[Erfasste Angaben]:

==*==

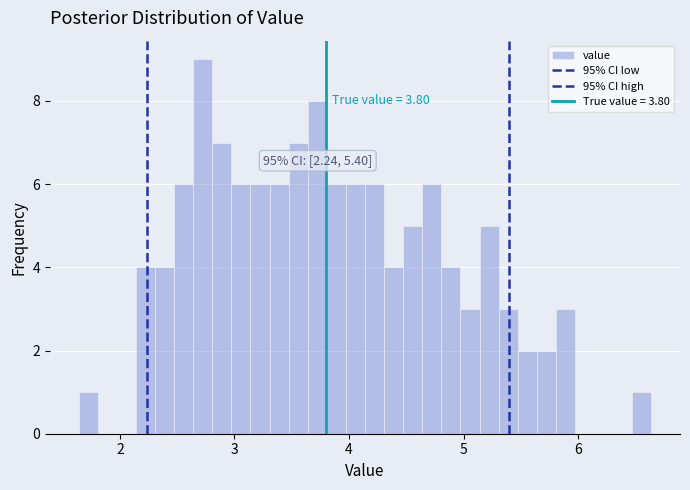

Read against the x-axis, roughly where is the centre of the tallest bar?

2.7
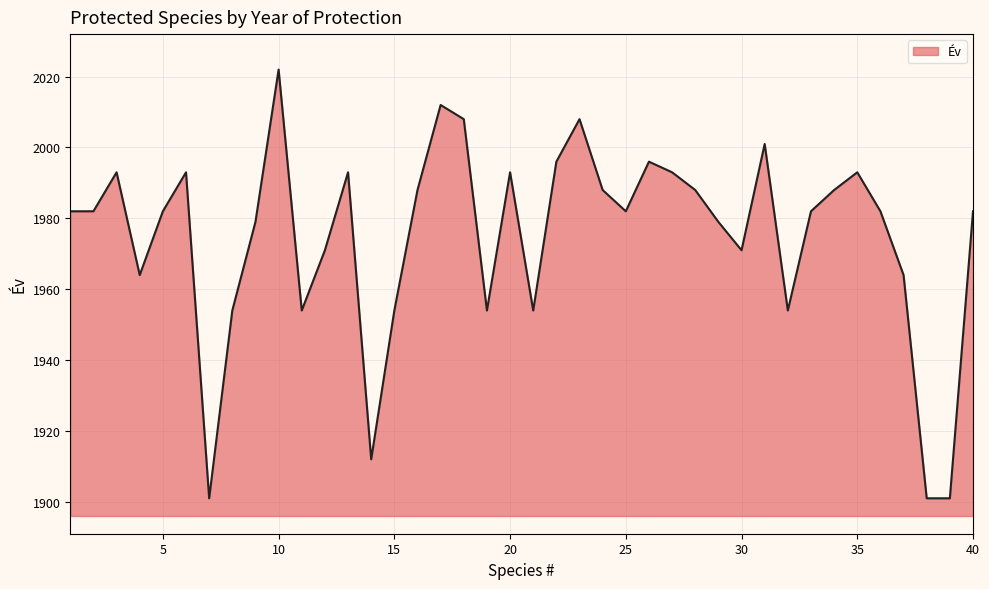

What is the average value?

1975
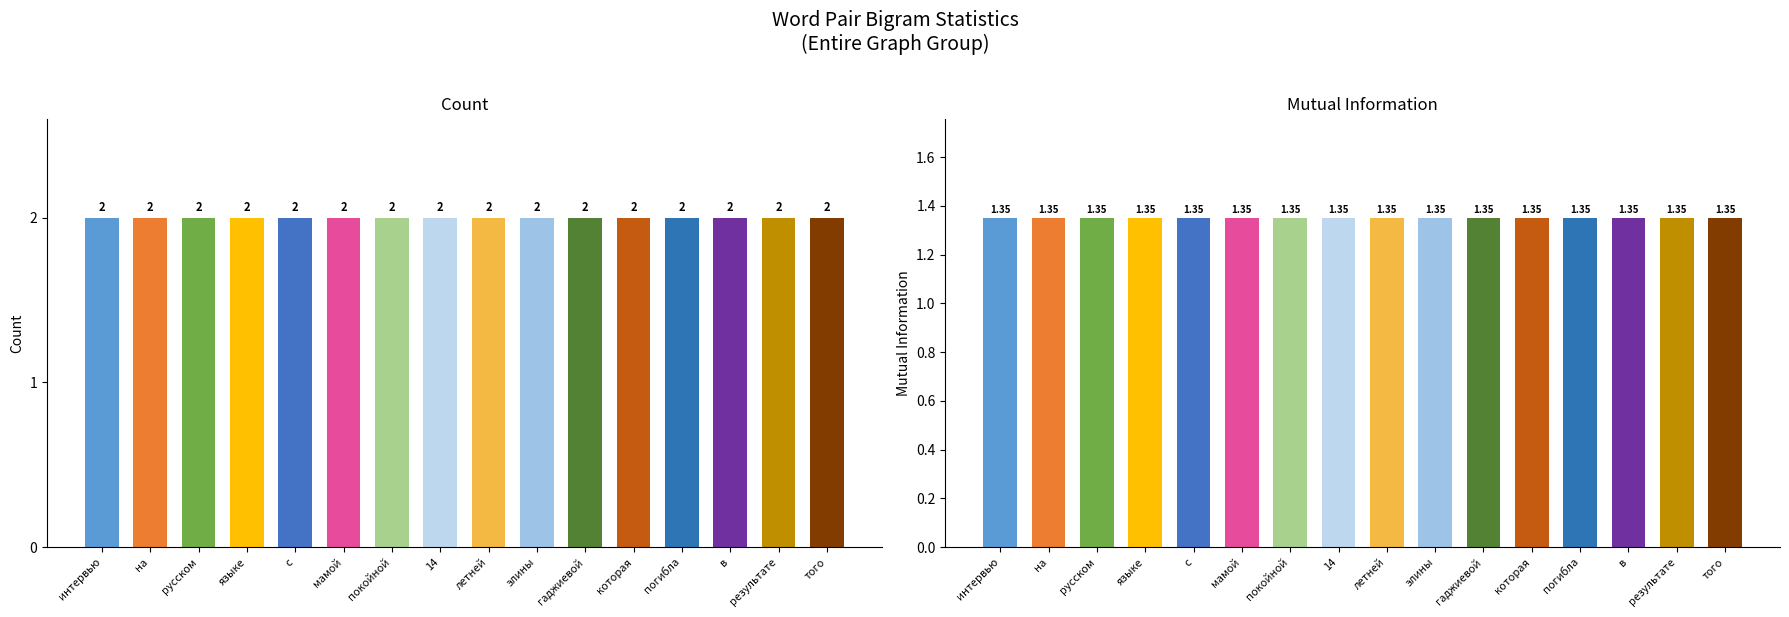

How many bars are there in total?

32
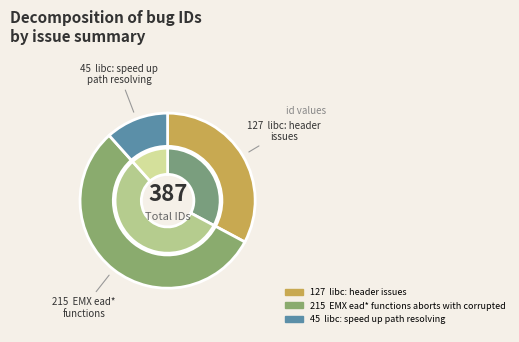

Is there a majority slice in this chart?

Yes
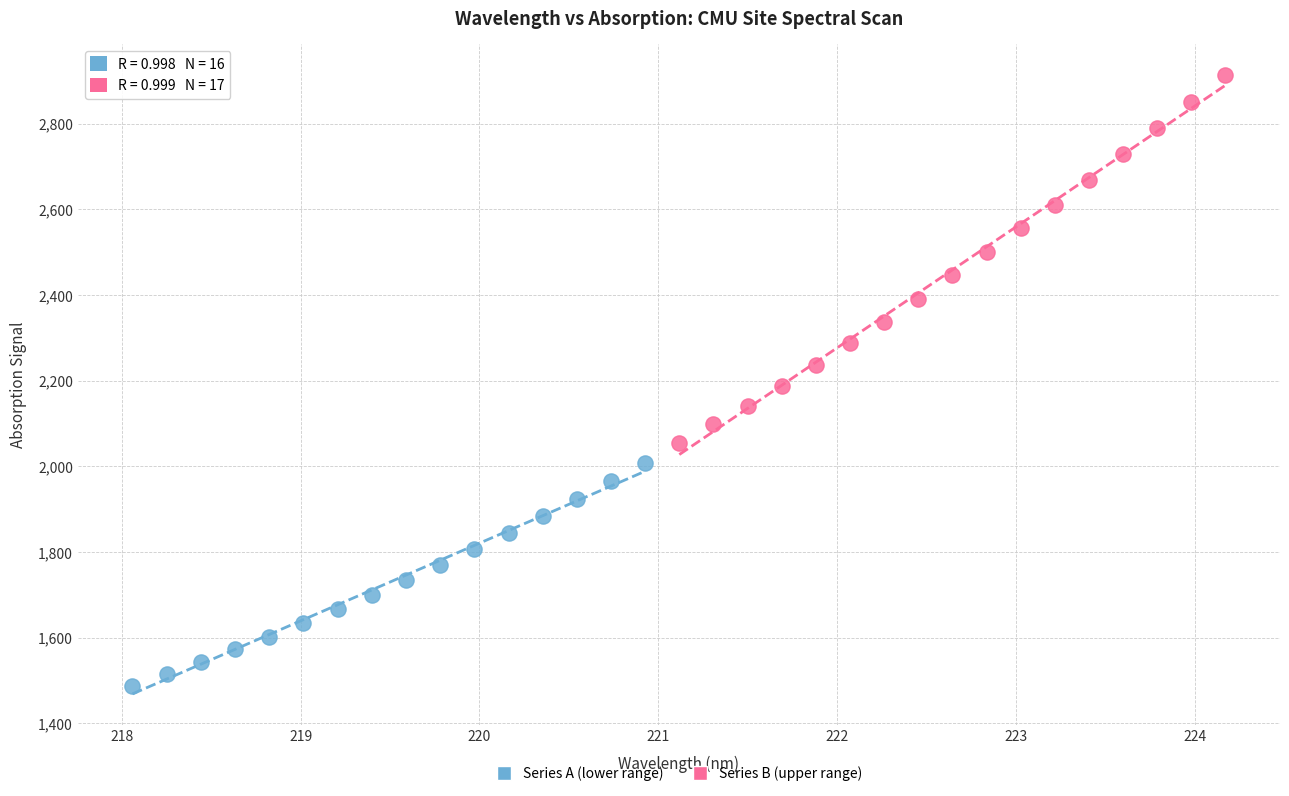

Which series contains the lowest Y value?

Series A (lower range)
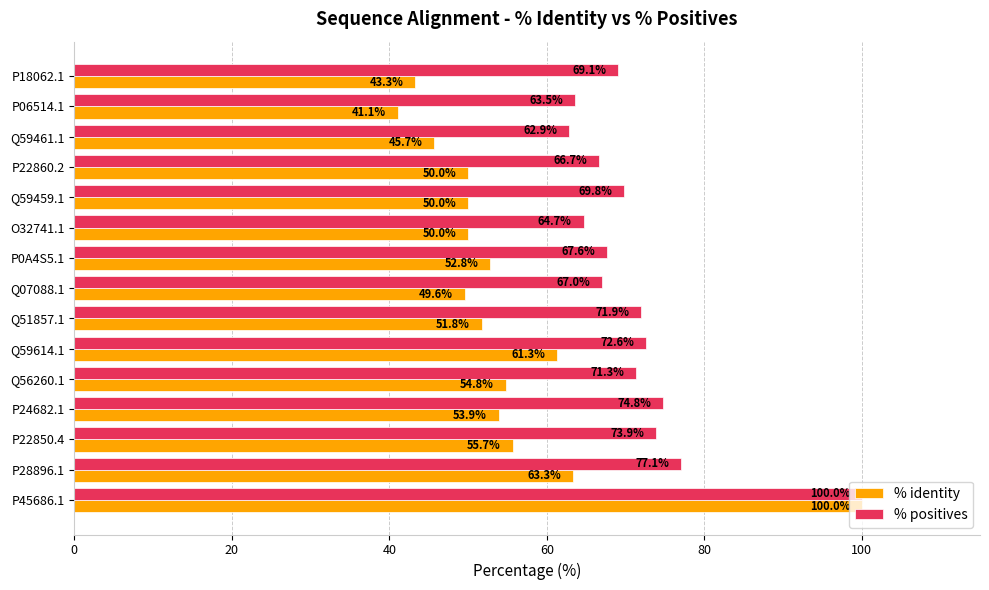

What is the greatest value displayed?

100.0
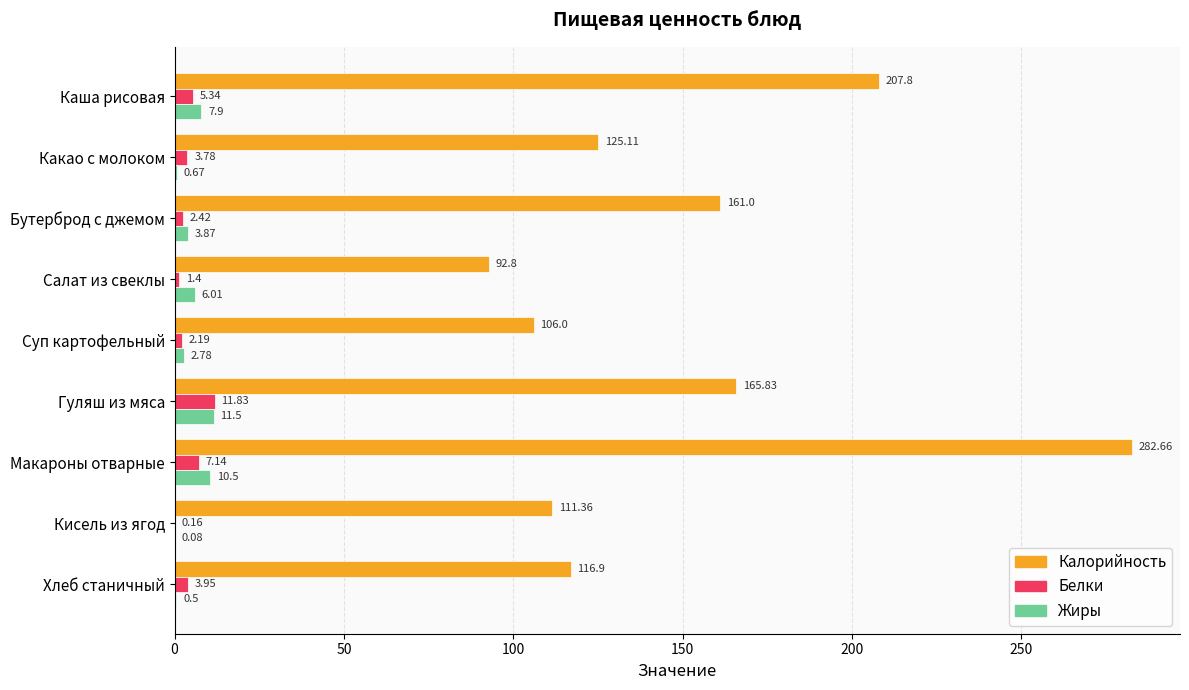

Between Какао с молоком and Бутерброд с джемом, which series saw the biggest shift?

Калорийность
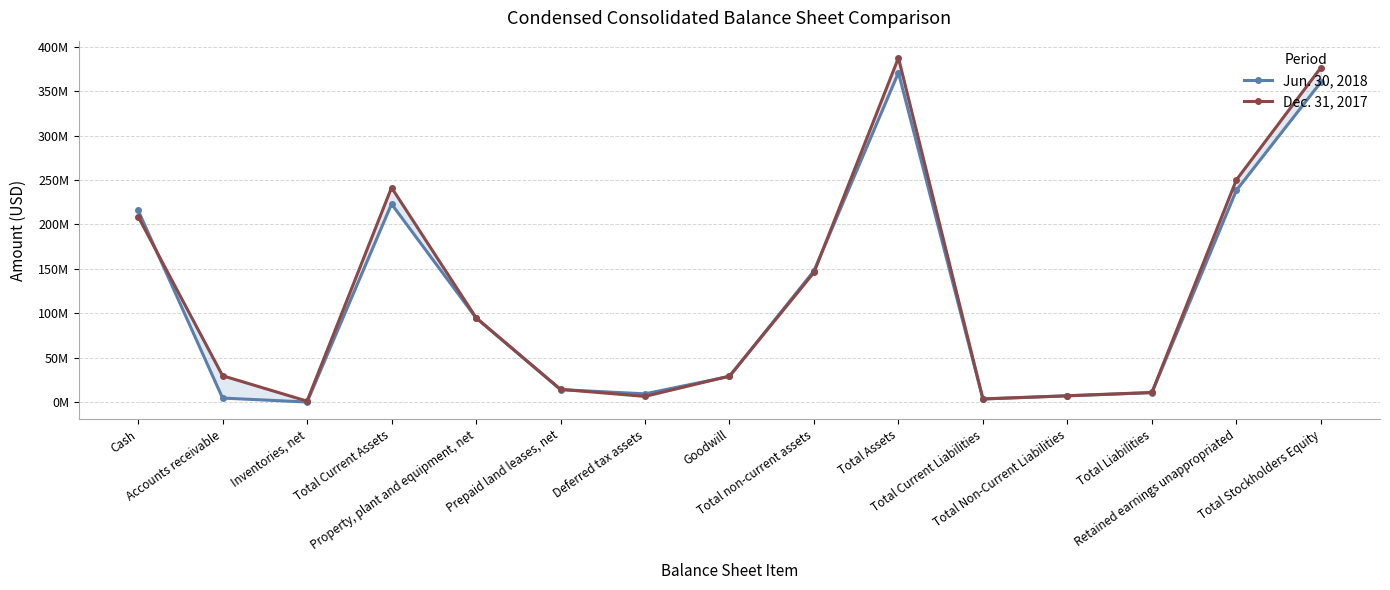

Where does the Dec. 31, 2017 series first go above 29765884?

Cash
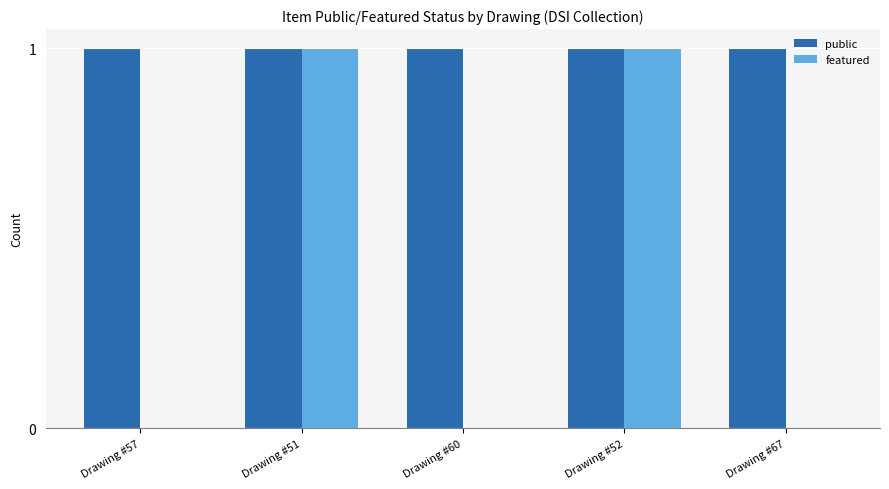

The public series shows 1 at Drawing #51. True or false?

True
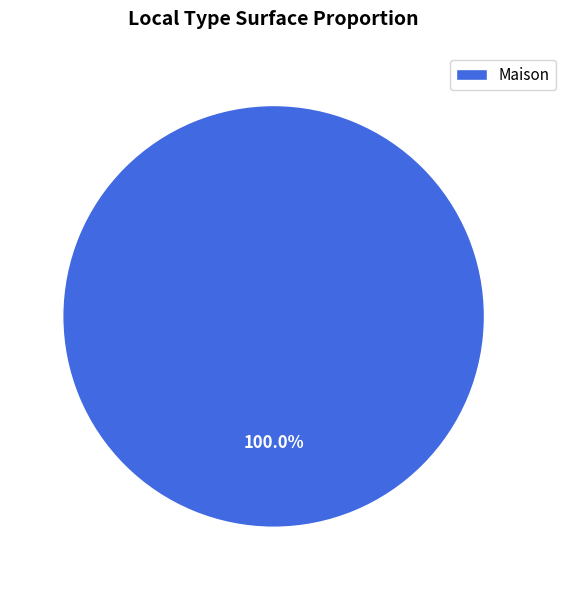

Rank the categories by value from highest to lowest.

Maison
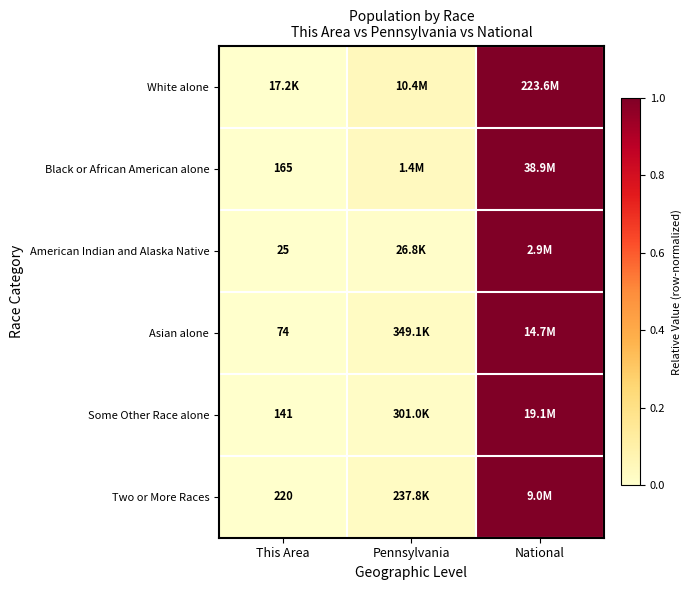

At which category does the chart reach its minimum across all series?

This Area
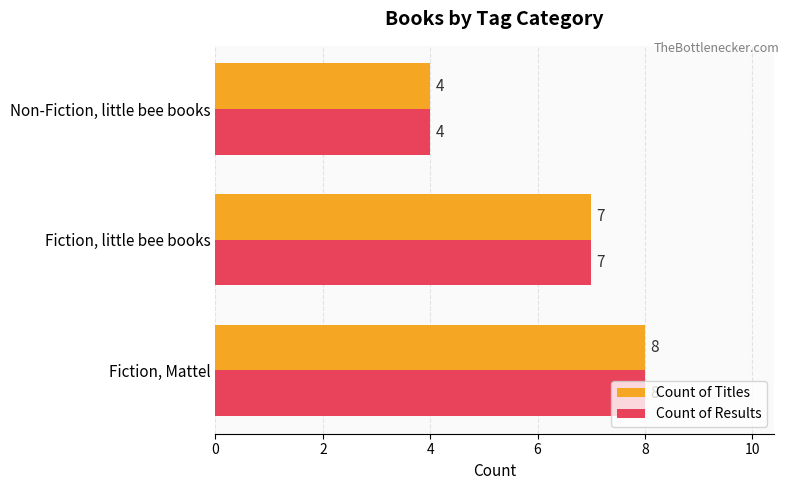

At which label does Count of Titles reach its minimum?

Non-Fiction, little bee books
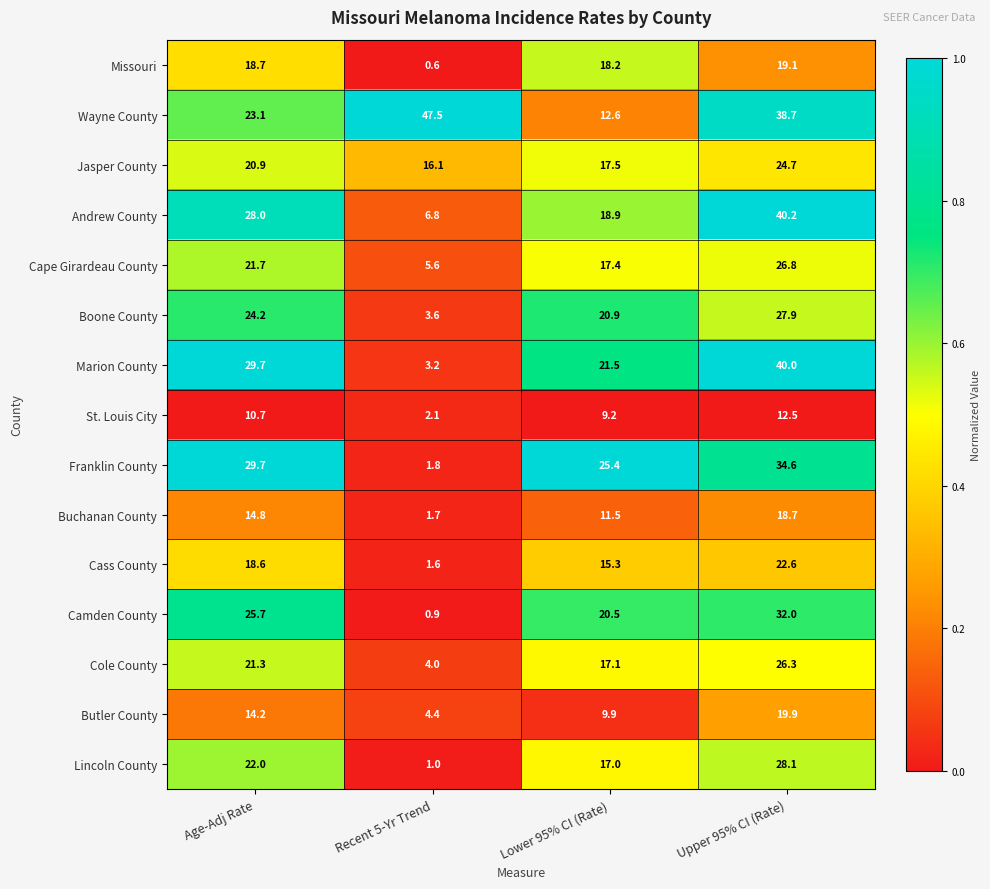

How many data points does each series have?

4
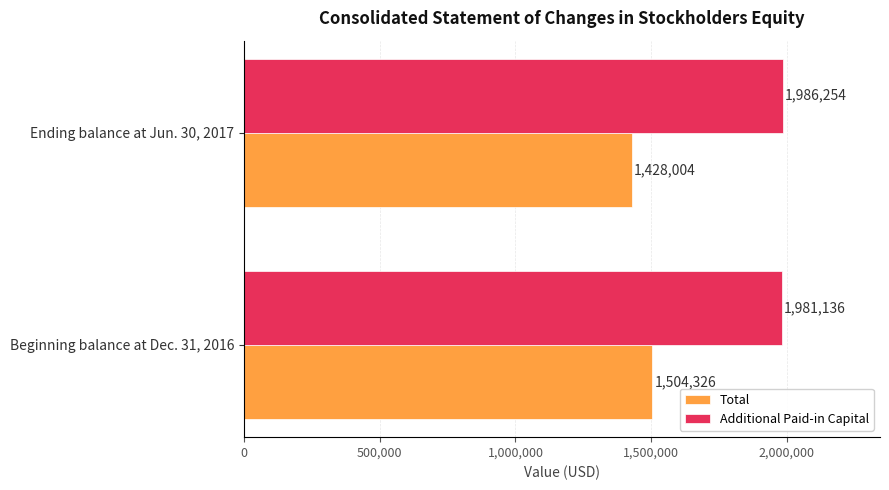

True or false: Additional Paid-in Capital has a value of 1986254 at Ending balance at Jun. 30, 2017.

True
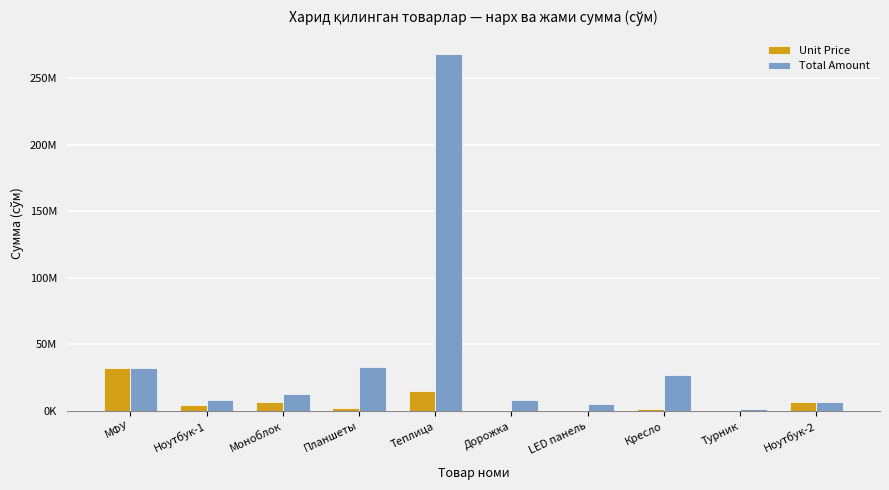

What is the spread (max minus min) of values at Моноблок?

6500000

==*==

[Aufgabe]:
Überarbeite alle Einträge oben, indem du „chart“ überall durch „graph“ ersetzt und sonst nichts veränderst. Lass die Bilder in deiner Antwort weg.

[Ergebnis]:
Read against the x-axis, roughly where is the centre of the tallest bar?

2.7

What is the average value?

1975

How many bars are there in total?

32

Is there a majority slice in this graph?

Yes

Which series contains the lowest Y value?

Series A (lower range)

What is the greatest value displayed?

100.0

Between Какао с молоком and Бутерброд с джемом, which series saw the biggest shift?

Калорийность

Where does the Dec. 31, 2017 series first go above 29765884?

Cash

The public series shows 1 at Drawing #51. True or false?

True

Rank the categories by value from highest to lowest.

Maison

At which category does the graph reach its minimum across all series?

This Area

At which label does Count of Titles reach its minimum?

Non-Fiction, little bee books

How many data points does each series have?

4

True or false: Additional Paid-in Capital has a value of 1986254 at Ending balance at Jun. 30, 2017.

True

What is the spread (max minus min) of values at Моноблок?

6500000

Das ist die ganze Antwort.